To the second poster, my parents already know about autism and Aspergers (we live next to a family with a low-functioning autistic son) yet they insist in treating me like a NT even though they're well aware of my hyper sensibility to sounds (which has caused me to endure a life-long phobia to balloons and more recently to fireworks and yelling crowds at sports gatherings XP) and my refusal to be social or follow the normal trends of girls my age.
If it were for me, I would gladly spend the rest of my life working for someone who bathes dogs (I love them and they love me in return ) I also just started taking piano lessons.

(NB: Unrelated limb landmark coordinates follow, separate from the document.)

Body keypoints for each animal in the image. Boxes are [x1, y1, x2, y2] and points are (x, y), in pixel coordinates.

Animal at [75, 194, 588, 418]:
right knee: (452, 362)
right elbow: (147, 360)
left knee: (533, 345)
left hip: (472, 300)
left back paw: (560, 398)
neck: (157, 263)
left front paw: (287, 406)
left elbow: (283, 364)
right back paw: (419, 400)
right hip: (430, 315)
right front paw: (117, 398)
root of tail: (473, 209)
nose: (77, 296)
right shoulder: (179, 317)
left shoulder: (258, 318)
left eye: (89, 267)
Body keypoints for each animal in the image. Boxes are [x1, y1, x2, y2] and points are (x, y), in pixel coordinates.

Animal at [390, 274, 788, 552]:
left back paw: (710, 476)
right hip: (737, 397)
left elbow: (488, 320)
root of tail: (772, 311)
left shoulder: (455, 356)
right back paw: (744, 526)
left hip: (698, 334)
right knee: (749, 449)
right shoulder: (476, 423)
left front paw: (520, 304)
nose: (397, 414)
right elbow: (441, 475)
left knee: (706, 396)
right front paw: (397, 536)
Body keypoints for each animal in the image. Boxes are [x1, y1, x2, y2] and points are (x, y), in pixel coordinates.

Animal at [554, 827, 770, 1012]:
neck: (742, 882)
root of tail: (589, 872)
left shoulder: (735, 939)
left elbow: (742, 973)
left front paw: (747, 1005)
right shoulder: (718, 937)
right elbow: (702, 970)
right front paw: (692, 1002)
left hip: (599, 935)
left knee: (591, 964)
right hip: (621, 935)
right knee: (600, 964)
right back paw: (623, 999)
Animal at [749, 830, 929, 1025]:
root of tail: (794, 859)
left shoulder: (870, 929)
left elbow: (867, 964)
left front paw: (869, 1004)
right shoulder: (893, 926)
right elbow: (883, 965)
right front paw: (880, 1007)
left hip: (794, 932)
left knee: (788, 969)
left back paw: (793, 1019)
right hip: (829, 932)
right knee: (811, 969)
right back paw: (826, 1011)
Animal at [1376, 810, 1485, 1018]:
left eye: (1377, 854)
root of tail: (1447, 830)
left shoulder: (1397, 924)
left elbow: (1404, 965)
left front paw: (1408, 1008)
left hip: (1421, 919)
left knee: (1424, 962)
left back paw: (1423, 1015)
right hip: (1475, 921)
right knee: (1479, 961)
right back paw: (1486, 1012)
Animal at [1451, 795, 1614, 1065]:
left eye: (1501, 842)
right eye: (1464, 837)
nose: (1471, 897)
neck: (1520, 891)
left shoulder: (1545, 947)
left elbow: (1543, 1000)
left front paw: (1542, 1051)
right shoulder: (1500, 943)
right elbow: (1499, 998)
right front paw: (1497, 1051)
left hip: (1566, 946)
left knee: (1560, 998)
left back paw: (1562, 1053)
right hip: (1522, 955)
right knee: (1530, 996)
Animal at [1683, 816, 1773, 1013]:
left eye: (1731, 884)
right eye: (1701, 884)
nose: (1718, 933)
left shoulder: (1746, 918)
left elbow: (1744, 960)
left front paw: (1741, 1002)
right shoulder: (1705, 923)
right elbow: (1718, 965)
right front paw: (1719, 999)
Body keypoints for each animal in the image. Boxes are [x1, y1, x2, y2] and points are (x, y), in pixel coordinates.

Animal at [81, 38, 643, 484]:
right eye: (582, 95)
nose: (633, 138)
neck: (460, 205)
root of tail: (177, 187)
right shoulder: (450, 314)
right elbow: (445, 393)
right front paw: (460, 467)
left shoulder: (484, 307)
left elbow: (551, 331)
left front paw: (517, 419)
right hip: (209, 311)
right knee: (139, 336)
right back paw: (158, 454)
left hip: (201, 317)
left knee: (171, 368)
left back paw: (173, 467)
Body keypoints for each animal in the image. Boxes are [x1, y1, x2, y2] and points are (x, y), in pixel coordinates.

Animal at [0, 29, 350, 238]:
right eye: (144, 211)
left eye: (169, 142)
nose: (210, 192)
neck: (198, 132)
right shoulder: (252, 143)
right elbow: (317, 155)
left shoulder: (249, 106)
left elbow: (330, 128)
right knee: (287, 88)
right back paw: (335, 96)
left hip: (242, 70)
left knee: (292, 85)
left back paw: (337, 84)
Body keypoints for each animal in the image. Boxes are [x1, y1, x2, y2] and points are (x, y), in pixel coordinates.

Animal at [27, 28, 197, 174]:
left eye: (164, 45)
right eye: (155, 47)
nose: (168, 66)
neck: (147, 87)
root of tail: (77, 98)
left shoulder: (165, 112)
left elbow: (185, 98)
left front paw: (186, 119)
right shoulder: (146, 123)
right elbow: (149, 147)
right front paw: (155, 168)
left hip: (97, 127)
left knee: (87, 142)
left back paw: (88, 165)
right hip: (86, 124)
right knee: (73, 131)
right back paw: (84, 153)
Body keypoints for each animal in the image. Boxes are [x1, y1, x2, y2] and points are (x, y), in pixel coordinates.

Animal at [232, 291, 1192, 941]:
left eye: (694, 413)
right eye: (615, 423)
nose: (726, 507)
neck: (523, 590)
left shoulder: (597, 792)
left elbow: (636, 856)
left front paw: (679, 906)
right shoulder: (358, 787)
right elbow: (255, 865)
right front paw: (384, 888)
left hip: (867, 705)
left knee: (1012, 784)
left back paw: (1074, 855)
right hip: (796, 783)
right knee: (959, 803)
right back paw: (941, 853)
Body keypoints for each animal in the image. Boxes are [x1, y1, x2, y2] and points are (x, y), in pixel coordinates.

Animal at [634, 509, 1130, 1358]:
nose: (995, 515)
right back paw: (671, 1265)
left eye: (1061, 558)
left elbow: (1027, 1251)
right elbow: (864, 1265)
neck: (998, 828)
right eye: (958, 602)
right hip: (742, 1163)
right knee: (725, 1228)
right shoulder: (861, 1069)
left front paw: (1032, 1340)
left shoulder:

Did you try to move out on your own when you attended college? That triggered a lot of problems for me when I first tried college, because once I was far from the environment where I had been abused I started processing childhood traumas that had been repressed. Plus school was very stressful. You mentioned dropping out had something to do with trauma and your family so I thought it might be similar to my experience, but maybe not. Not being able to stand college now doesn't imply you'll never be able to get a degree and pursue a career. You may need to give yourself time to heal for now, but don't rule out trying again yet. College might not be unbearable if you prepare for the experience with smaller steps. If not community college, maybe a job you like would help you build your confidence and afford part time course work in the future, so you can keep your commitments low-key.
I think it's my fault for having always been a top-notch student since middle school all the way to high school but still =/
Anyways, thank god I have this lady who owns a special kids institution with whom I go twice a week. She at least is willing to listen to me and what's more, she even understands and respects my reasons for not wanting to go to college. I think I shall discuss this issue a bit more with her and see if there's some way in which she can make my parents understand a bit more my situation.
Please feel free to comment or share a similar experience if that's the case.
I can relate to a lot of what you are feeling. I, too, was a star student in middle and high school, even receiving a full scholarship to college, but then I became depressed and flunked out. I've had to deal with issues of self-worth, as I felt that I had let my parents down because they knew I had the ability to get very good grades. One thing that has helped me is this AS diagnosis (it describes me so well I was upset that no one had "connected the dots" sooner) and talking to other AS people IRL. Is there an AS or HFA meetup near where you live?
Also remember that just because society has drilled into your head that you need to finish college to be successful doesn't mean it's true. Some of the happiest people I know are high school grads or went to a tech college. Best of luck.
To the second poster, my parents already know about autism and Aspergers (we live next to a family with a low-functioning autistic son) yet they insist in treating me like a NT even though they're well aware of my hyper sensibility to sounds (which has caused me to endure a life-long phobia to balloons and more recently to fireworks and yelling crowds at sports gatherings XP) and my refusal to be social or follow the normal trends of girls my age.
If it were for me, I would gladly spend the rest of my life working for someone who bathes dogs (I love them and they love me in return ) I also just started taking piano lessons.
Well living in Mexico isn't the best place to be but you still have some options.
If you want to bathe puppies as a job that's great, I bet if you look through local ads you can find someone who bathes or grooms dogs. You can give them a call and ask if they need any help, you don't even have to do it for money at first, what matters is that you are doing what you love and hopefully your parents will see you going for a career.